## Dataset entries
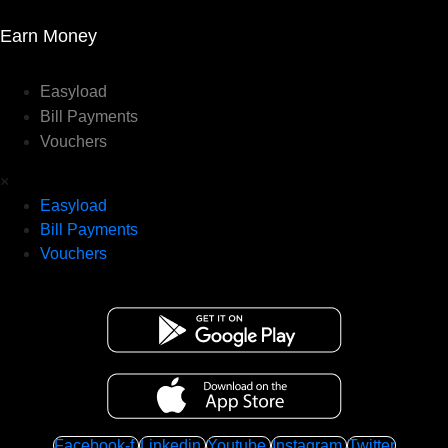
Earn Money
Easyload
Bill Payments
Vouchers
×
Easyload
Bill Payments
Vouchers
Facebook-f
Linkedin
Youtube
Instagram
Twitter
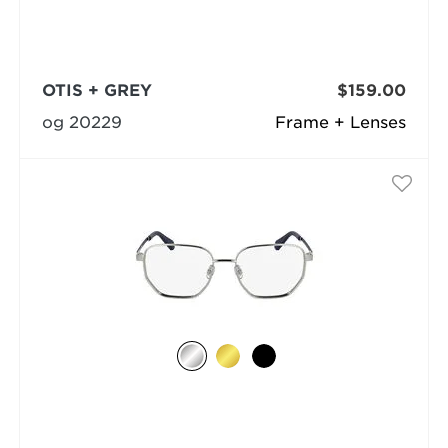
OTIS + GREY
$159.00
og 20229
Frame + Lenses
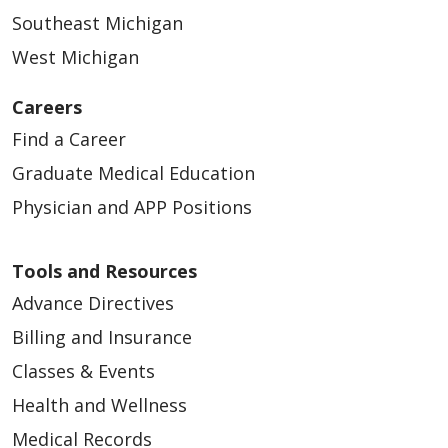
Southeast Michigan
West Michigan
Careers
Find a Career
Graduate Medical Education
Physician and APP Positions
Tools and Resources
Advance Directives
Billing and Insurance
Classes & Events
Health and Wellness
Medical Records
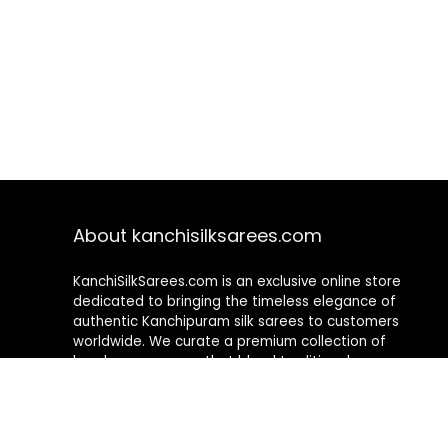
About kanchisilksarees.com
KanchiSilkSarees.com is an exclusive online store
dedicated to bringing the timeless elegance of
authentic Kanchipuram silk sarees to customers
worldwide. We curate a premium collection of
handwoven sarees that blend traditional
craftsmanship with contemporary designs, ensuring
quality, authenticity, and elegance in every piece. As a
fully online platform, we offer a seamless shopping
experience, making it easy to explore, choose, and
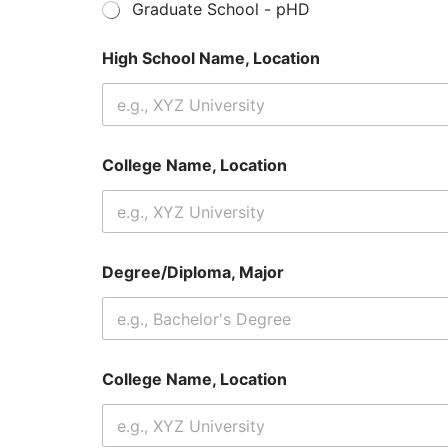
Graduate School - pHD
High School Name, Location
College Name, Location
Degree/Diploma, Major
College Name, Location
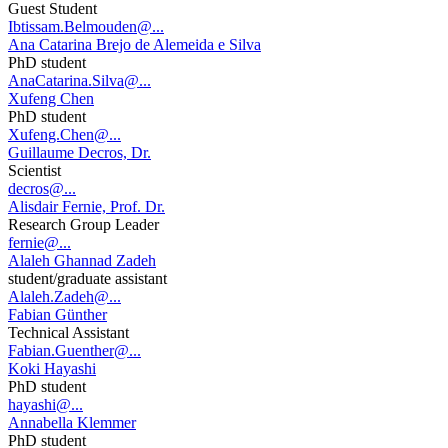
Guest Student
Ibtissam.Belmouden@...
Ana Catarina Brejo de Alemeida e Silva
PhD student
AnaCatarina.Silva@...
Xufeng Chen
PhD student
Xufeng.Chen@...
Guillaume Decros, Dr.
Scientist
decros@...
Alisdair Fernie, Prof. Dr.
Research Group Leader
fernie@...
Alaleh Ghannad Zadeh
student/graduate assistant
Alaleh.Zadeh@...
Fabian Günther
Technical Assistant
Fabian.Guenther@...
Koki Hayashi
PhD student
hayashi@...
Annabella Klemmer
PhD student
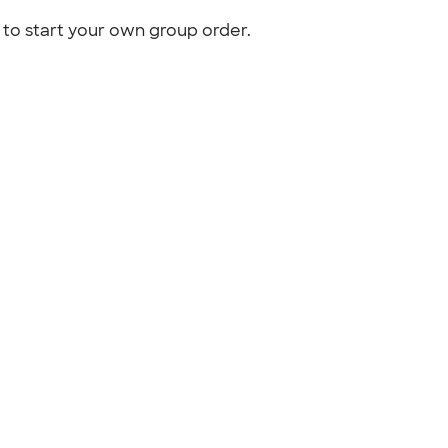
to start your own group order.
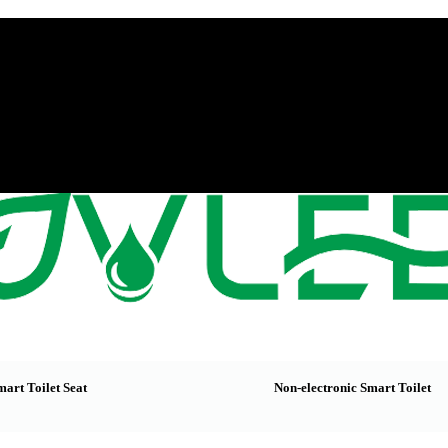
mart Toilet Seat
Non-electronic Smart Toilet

...

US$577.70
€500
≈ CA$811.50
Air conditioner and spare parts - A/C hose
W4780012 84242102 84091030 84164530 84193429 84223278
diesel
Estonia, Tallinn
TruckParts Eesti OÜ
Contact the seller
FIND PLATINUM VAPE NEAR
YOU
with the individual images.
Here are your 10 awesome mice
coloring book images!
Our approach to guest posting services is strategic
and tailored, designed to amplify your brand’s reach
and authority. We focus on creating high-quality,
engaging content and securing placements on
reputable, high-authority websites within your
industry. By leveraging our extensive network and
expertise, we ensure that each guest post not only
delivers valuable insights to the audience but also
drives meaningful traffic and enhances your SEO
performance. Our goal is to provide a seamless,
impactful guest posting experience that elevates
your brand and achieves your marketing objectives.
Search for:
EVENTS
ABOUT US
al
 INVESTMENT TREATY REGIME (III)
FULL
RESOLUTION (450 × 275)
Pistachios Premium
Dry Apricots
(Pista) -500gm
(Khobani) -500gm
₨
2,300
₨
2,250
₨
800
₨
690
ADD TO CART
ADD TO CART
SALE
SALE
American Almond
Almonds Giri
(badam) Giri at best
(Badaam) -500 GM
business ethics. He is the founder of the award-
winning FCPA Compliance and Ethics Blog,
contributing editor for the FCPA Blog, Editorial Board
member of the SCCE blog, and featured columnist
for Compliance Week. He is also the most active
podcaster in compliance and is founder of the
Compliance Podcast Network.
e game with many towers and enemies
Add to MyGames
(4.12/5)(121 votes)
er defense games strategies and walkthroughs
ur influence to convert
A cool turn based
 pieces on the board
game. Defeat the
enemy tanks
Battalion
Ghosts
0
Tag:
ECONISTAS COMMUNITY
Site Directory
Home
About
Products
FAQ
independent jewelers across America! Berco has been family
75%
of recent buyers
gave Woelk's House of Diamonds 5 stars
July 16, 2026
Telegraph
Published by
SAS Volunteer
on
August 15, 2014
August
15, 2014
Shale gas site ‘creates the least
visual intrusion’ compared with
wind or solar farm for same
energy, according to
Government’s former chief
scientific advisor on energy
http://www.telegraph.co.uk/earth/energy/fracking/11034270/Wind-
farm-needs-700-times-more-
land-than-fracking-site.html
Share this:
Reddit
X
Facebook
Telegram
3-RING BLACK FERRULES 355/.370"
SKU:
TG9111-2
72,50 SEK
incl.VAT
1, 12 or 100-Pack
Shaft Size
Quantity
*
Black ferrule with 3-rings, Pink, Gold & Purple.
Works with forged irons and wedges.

## Task objective
Reproduce the records from the line containing "Graduate School - pHD" through the line containing "Non-electronic Smart Toilet", keeping both of those lines and omitting the pictures.

## Answer box
Graduate School - pHD
High School Name, Location
College Name, Location
Degree/Diploma, Major
College Name, Location
Guest Student
Ibtissam.Belmouden@...
Ana Catarina Brejo de Alemeida e Silva
PhD student
AnaCatarina.Silva@...
Xufeng Chen
PhD student
Xufeng.Chen@...
Guillaume Decros, Dr.
Scientist
decros@...
Alisdair Fernie, Prof. Dr.
Research Group Leader
fernie@...
Alaleh Ghannad Zadeh
student/graduate assistant
Alaleh.Zadeh@...
Fabian Günther
Technical Assistant
Fabian.Guenther@...
Koki Hayashi
PhD student
hayashi@...
Annabella Klemmer
PhD student
to start your own group order.
mart Toilet Seat
Non-electronic Smart Toilet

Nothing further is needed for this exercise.